ABIDJAN — L’implication d’exilés proches de l’ex-président Laurent Gbagbo dans des attaques en Côte d’Ivoire est de plus en plus crédible mais leurs connections présumées avec des islamistes maliens, évoquées par des experts de l’ONU, suscitent beaucoup d’interrogations.
Dans un rapport obtenu par l’AFP et qui doit être discuté au Conseil de sécurité, ces experts font une révélation de taille: des exilés pro-Gbagbo auraient noué des contacts avec Ansar Dine, l’un des groupes islamistes alliés à Al-Qaïda au Maghreb islamique (Aqmi) qui occupent le nord du Mali depuis six mois.
Le document évoque une réunion entre des représentants des deux camps “à la frontière entre la Mauritanie et le Sénégal”, mais aussi une rencontre d’émissaires pro-Gbagbo avec l’ex-junte malienne à Bamako pour discuter d’une éventuelle collaboration.
Les ténors de la diaspora pro-Gbagbo basés au Ghana ont rejeté en bloc ce rapport et crié à la manipulation. Mais Joël N’Guessan, porte-parole du Rassemblement des républicains (RDR), parti du président ivoirien Alassane Ouattara, y a vu la preuve que les tenants du régime déchu s’allient aux “extrémistes de tous bords” pour préparer “la guerre et la déstabilisation”.

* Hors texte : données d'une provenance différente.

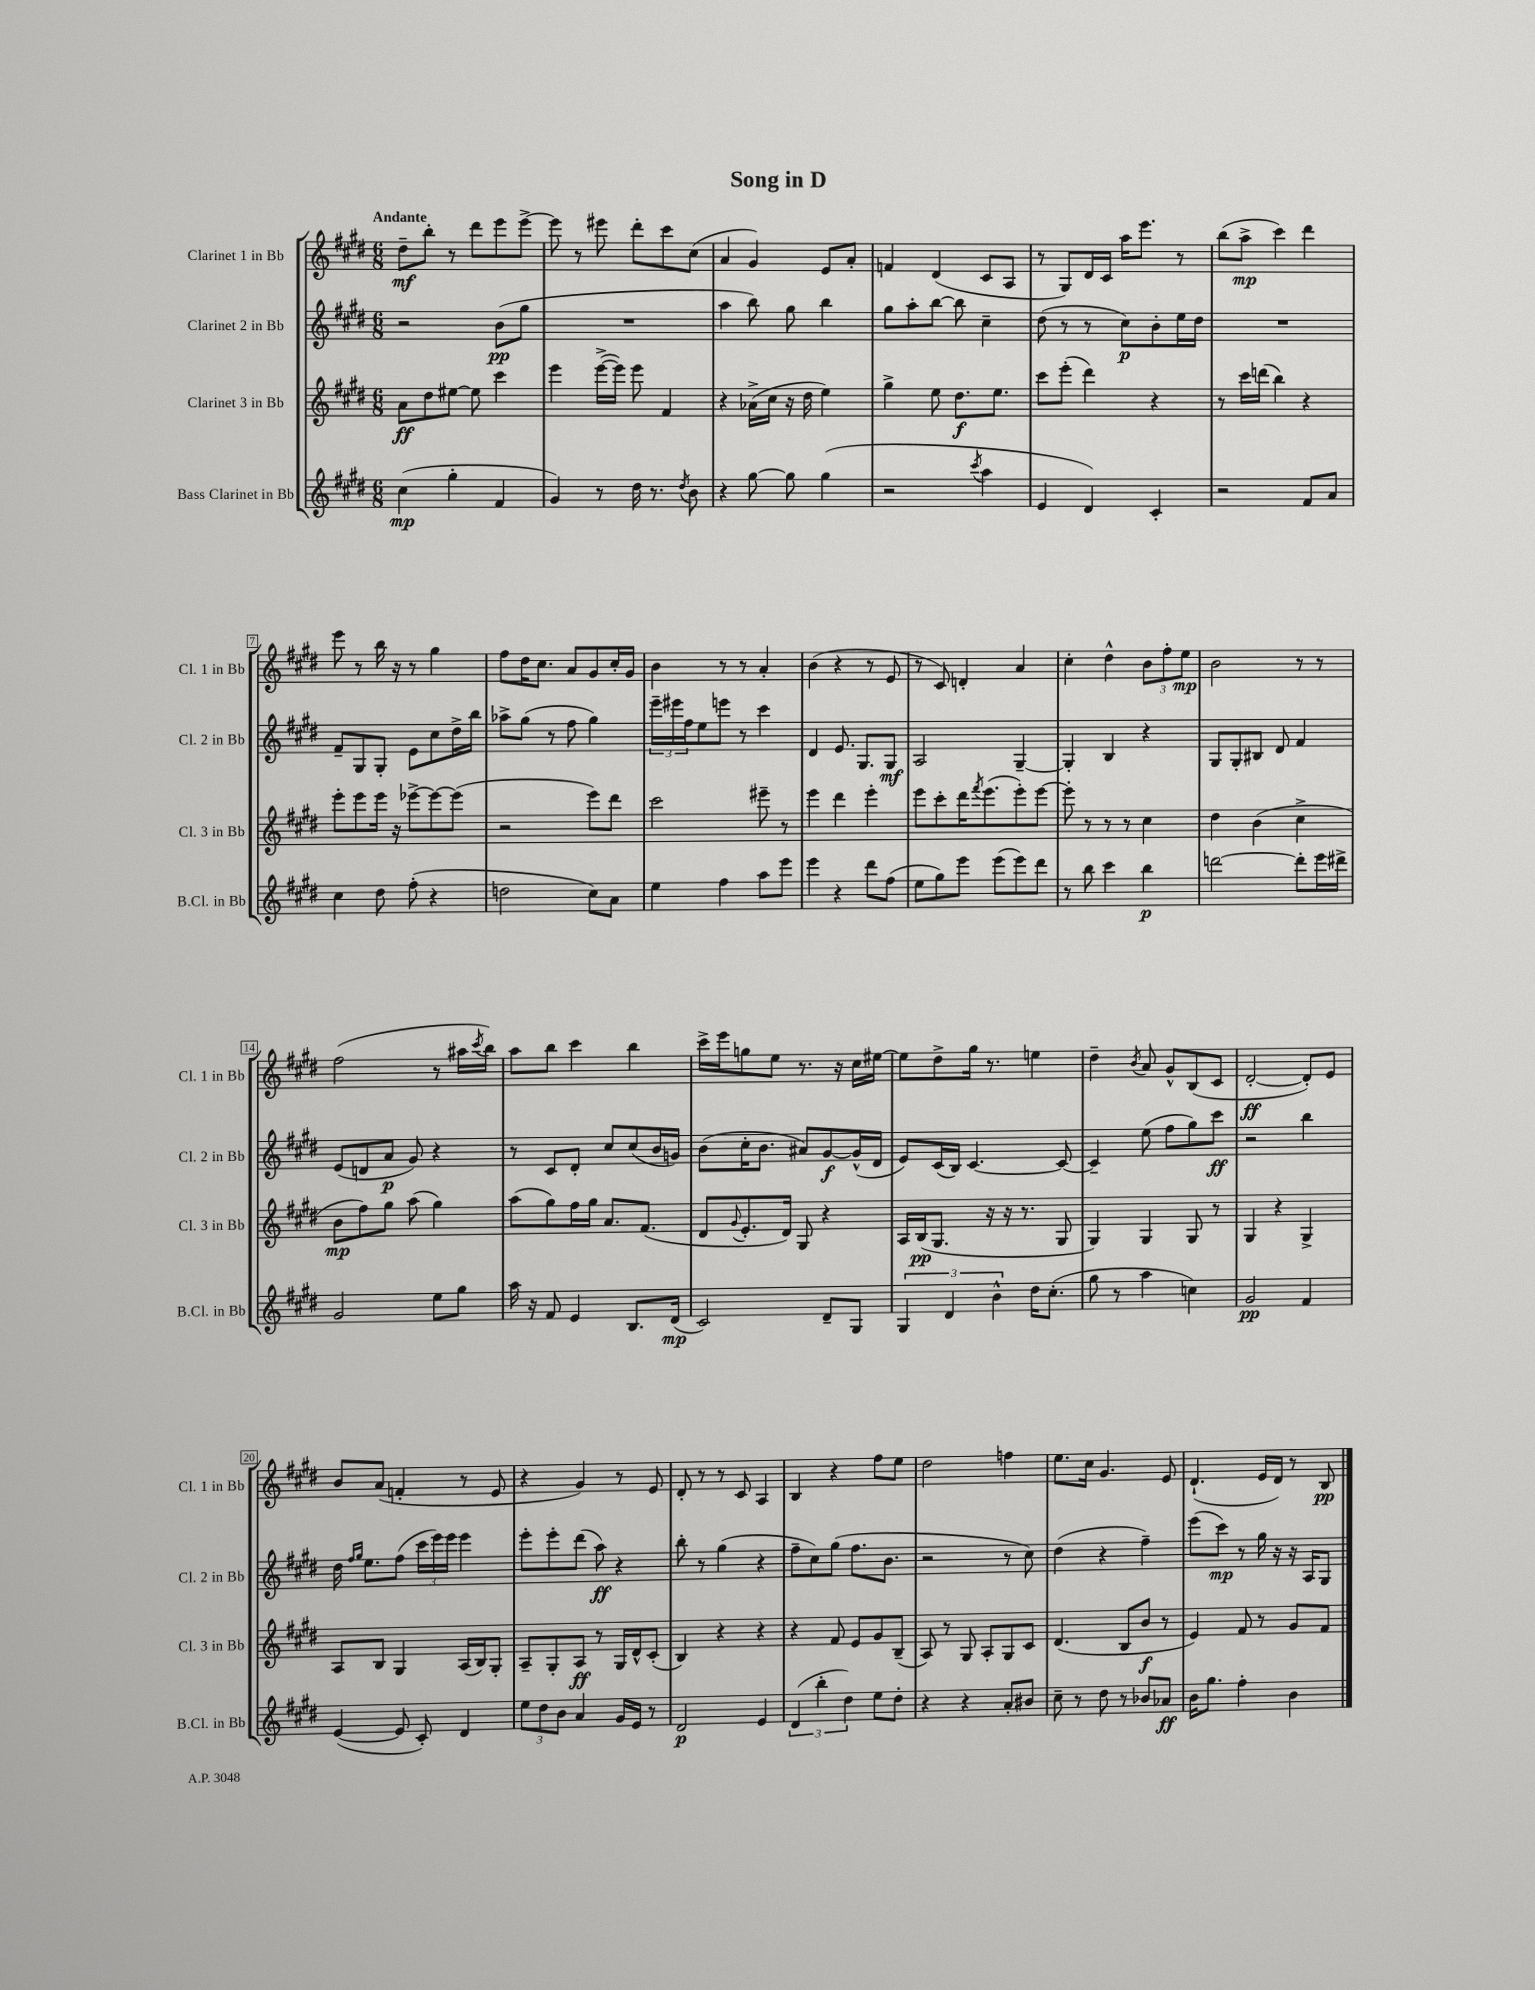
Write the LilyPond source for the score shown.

\header { title = "Song in D" }
<<
\new StaffGroup <<
\new Staff = "s0" \with { instrumentName = "Clarinet 1 in Bb" shortInstrumentName = "Cl. 1 in Bb" } {
    \clef treble \key e \major \numericTimeSignature \time 6/8 \tempo "Andante"
    dis''8--\mf b''8-. r8 dis'''8 e'''8 e'''8~-> |
    e'''8 r8 eis'''8 dis'''8-. cis'''8 cis''8( |
    a'4 gis'4) e'8 a'8-. |
    f'4 dis'4( cis'8 a8 |
    r8 gis8) dis'16 cis'16 a''16 e'''8. r8 |
    b''8( a''8->\mp cis'''4) dis'''4 |
    e'''8 r8 b''16 r16 r8 gis''4 |
    fis''8 dis''16 cis''8. a'8 gis'8 cis''16-. gis'16 |
    b'4 r8 r8 a'4-. |
    b'4( r4 r8 e'8 |
    r8 cis'8) d'4-. a'4 |
    cis''4-. dis''4-^ \tuplet 3/2 { b'8 fis''8-. e''8\mp } |
    b'2 r8 r8 |
    fis''2( r8 ais''16 \acciaccatura { cis'''8 } b''16) |
    a''8 b''8 cis'''4 b''4 |
    cis'''16-> e'''16 g''8 e''8 r8. r16 cis''16 eis''16~ |
    eis''8 dis''8-> gis''16 r8. e''4 |
    dis''4-- \acciaccatura { b'8 } a'8 gis'8-^ b8( cis'8 |
    dis'2~-.\ff dis'8-.) e'8 |
    b'8 a'8( f'4-. r8 e'8 |
    r4 gis'4) r8 e'8 |
    dis'8-. r8 r8 cis'8 a4 |
    b4 r4 fis''8 e''8 |
    dis''2 f''4 |
    e''8. cis''16 gis'4. e'8 |
    dis'4.-!( e'16 dis'16) r8 b8\pp \bar "|." |
}
\new Staff = "s1" \with { instrumentName = "Clarinet 2 in Bb" shortInstrumentName = "Cl. 2 in Bb" } {
    \clef treble \key e \major \numericTimeSignature \time 6/8
    r2 b'8\pp( gis''8 |
    R2. |
    a''4 b''8) gis''8 b''4 |
    gis''8 a''8-. b''8~ b''8 cis''4-- |
    dis''8( r8 r8 cis''8\p) b'8-. e''16 dis''16 |
    R2. |
    fis'8-- gis8 gis8-. e'8 cis''8 dis''16-> b''16 |
    aes''8-> gis''8( r8 fis''8 gis''4) |
    \tuplet 3/2 { e'''16-- eis'''16 fis''16 } e''8 e'''8 r8 cis'''4 |
    dis'4 e'8. gis8. gis8\mf |
    a2 gis4~-- |
    gis4-. b4 r4 |
    gis8 gis8-. bis8 dis'8 fis'4 |
    e'8( d'8 a'8\p gis'8) r4 |
    r8 cis'8 dis'8-. cis''8 cis''8( b'16 g'16) |
    b'8( cis''16-. b'8. ais'8) gis'8~\f gis'16-^( dis'16 |
    e'8) cis'16( b16) cis'4.~ cis'8~ |
    cis'4-- e''8( fis''8 gis''8) cis'''8\ff |
    r2 b''4 |
    dis''16 \grace { fis''16 gis''16 } e''8. fis''8( \tuplet 3/2 { cis'''16 e'''16) e'''16 } e'''4 |
    e'''8-. e'''8-. dis'''8( a''8\ff) r4 |
    b''8-. r8 gis''4( r4 |
    fis''8-- cis''8) gis''8( fis''8. b'8. |
    r2 r8 cis''8) |
    dis''4( r4 fis''4--) |
    e'''8( cis'''8\mp) r8 gis''16 r16 r16 a16 gis8 \bar "|." |
}
\new Staff = "s2" \with { instrumentName = "Clarinet 3 in Bb" shortInstrumentName = "Cl. 3 in Bb" } {
    \clef treble \key e \major \numericTimeSignature \time 6/8
    a'8\ff dis''8 eis''8~ eis''8 cis'''4 |
    e'''4 e'''16~->( e'''16) e'''8 fis'4 |
    r4 aes'16->( cis''16 r16 dis''16 e''4) |
    gis''4-> e''8 dis''8.\f e''8. |
    cis'''8 e'''8-.( dis'''4) r4 |
    r8 cis'''16 d'''16( b''4) r4 |
    e'''8-. e'''8 e'''16 r16 ees'''8~-> ees'''8~ ees'''8( |
    r2 e'''8) dis'''8 |
    cis'''2 eis'''8-- r8 |
    e'''4 dis'''4 e'''4-. |
    e'''8 cis'''8-. dis'''16 \acciaccatura { fis'''8 } e'''8.( e'''8-.) e'''8~ |
    e'''8-. r8 r8 r8 cis''4 |
    dis''4 b'4( cis''4-> |
    b'8\mp fis''8) gis''8 a''8( gis''4) |
    a''8( gis''8) fis''16 gis''16 a'8. fis'8.( |
    dis'8 \appoggiatura { gis'8 } e'8.-. dis'16) gis8 r4 |
    a16 b16\pp( gis8. r16 r16 r8. gis8 |
    gis4) gis4 gis8 r8 |
    gis4 r4 gis4-> |
    a8 b8 gis4 a16( b16) gis8-. |
    a8-- gis8-. a8\ff r8 gis16 dis'16-^ cis'8-.( |
    b4) r4 r4 |
    r4 fis'8 e'8 gis'8 b8--( |
    a8) r8 gis8 a8-. gis8 cis'8 |
    dis'4.( b8 b'8\f r8 |
    e'4) fis'8 r8 gis'8 fis'8 \bar "|." |
}
\new Staff = "s3" \with { instrumentName = "Bass Clarinet in Bb" shortInstrumentName = "B.Cl. in Bb" } {
    \clef treble \key e \major \numericTimeSignature \time 6/8
    cis''4\mp( gis''4-. fis'4 |
    gis'4) r8 dis''16 r8. \acciaccatura { dis''8 } b'8 |
    r4 gis''8~ gis''8 gis''4( |
    r2 \acciaccatura { cis'''8 } a''4 |
    e'4 dis'4) cis'4-. |
    r2 fis'8 a'8 |
    cis''4 dis''8 fis''8-.( r4 |
    d''2 cis''8) a'8 |
    e''4 fis''4 a''8 e'''8 |
    e'''4 r4 dis'''8 fis''8( |
    e''8 gis''8) e'''8 e'''8( e'''8) dis'''8 |
    r8 b''8 cis'''4 b''4\p |
    d'''2~ d'''8-. e'''16 dis'''16-> |
    gis'2 e''8 gis''8 |
    a''16 r16 fis'8 e'4 b8. dis'16\mp( |
    cis'2) dis'8-- gis8 |
    \tuplet 3/2 { gis4 dis'4 b'4-^ } dis''16 cis''8.-.( |
    gis''8 r8 a''4 c''4) |
    gis'2\pp fis'4 |
    e'4~( e'8 cis'8-.) dis'4 |
    \tuplet 3/2 { e''8 dis''8 b'8 } a'4 gis'16 e'16 r8 |
    dis'2\p e'4 |
    \tuplet 3/2 { dis'4( b''4-. dis''4) } e''8 dis''8-. |
    r4 r4 a'8-. bis'8 |
    cis''8-- r8 dis''8 r8 bes'8 aes'8\ff |
    b'16 gis''8. fis''4-. b'4 \bar "|." |
}
>>
>>
\layout { \context { \Score \override BarNumber.stencil = #(make-stencil-boxer 0.1 0.3 ly:text-interface::print) } }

Cependant, des observateurs se montrent prudents quant à l’éventuelle constitution d’un axe ivoiro-malien anti-Ouattara, susceptible de causer un séisme après la crise post-électorale de 2010-2011 ayant fait quelque 3.000 morts en Côte d’Ivoire.
“On nous a dit que des pro-Gbagbo ont noué des contacts au Mali”, se bornait à dire à l’AFP, il y a quelques jours, une source gouvernementale d’un pays voisin. Sans préciser l’origine de cette information ni s’avancer sur sa véracité.
En pleine tourmente, le Mali est devenu “un aimant pour tous les desperados de la région”, souligne un spécialiste de l’Afrique de l’Ouest. Pour lui, des connexions maliennes du camp Gbagbo sont “parfaitement plausibles”, mais “il peut y avoir un contact sans que l’affaire ne soit conclue: on ne sait pas si au final il y a eu un +deal+”.
Déstabilisation
En revanche, ajoute-t-il, la collaboration est “plus concrète, plus solide” entre des exilés pro-Gbagbo réfugiés à Accra et des combattants notamment ivoiriens basés dans l’est du Liberia, d’où ils ont commis ces derniers mois des attaques dans l’Ouest ivoirien frontalier.
Des actions de déstabilisation ont été confirmées, de même que la circulation d’argent et l’existence de “camps d’entraînement” (sans doute encore rudimentaires) par les experts de l’ONU, notamment, comme par des sources proches du dossier à Abidjan.
“Mais il n’y a aucun plan d’envergure”, insiste une source sécuritaire occidentale.
A l’inverse, le gouvernement accuse le camp Gbagbo de poursuivre un projet de renversement du pouvoir depuis la vague d’attaques meurtrières menées en août par des groupes armés contre les forces de sécurité, notamment à Abidjan. Les partisans de l’ex-régime démentent, et dénoncent un climat de “terreur” marqué par de nombreuses arrestations.
Mais le pouvoir ivoirien est aussi menacé par ceux qui l’ont aidé militairement à s’installer en avril 2011, en particulier parmi les ex-rebelles venus du nord du pays, dont beaucoup “sont loin de se sentir” récompensés, avertit le dernier rapport de l’ONU.
Selon des sources concordantes, certains de ces hommes ont pris part aux attaques d’août, qui ont marqué le plus grave regain de tension en Côte d’Ivoire depuis la fin de la crise.
L’ONU, des chancelleries et des ONG nationales et internationales lancent des appels pressants à engager une réforme de l’armée incluant le désarmement et la démobilisation de milliers de combattants d’hier. Mais, excepté un laborieux recensement de ces hommes, “on ne voit rien venir”, s’alarme une source proche de l’appareil sécuritaire.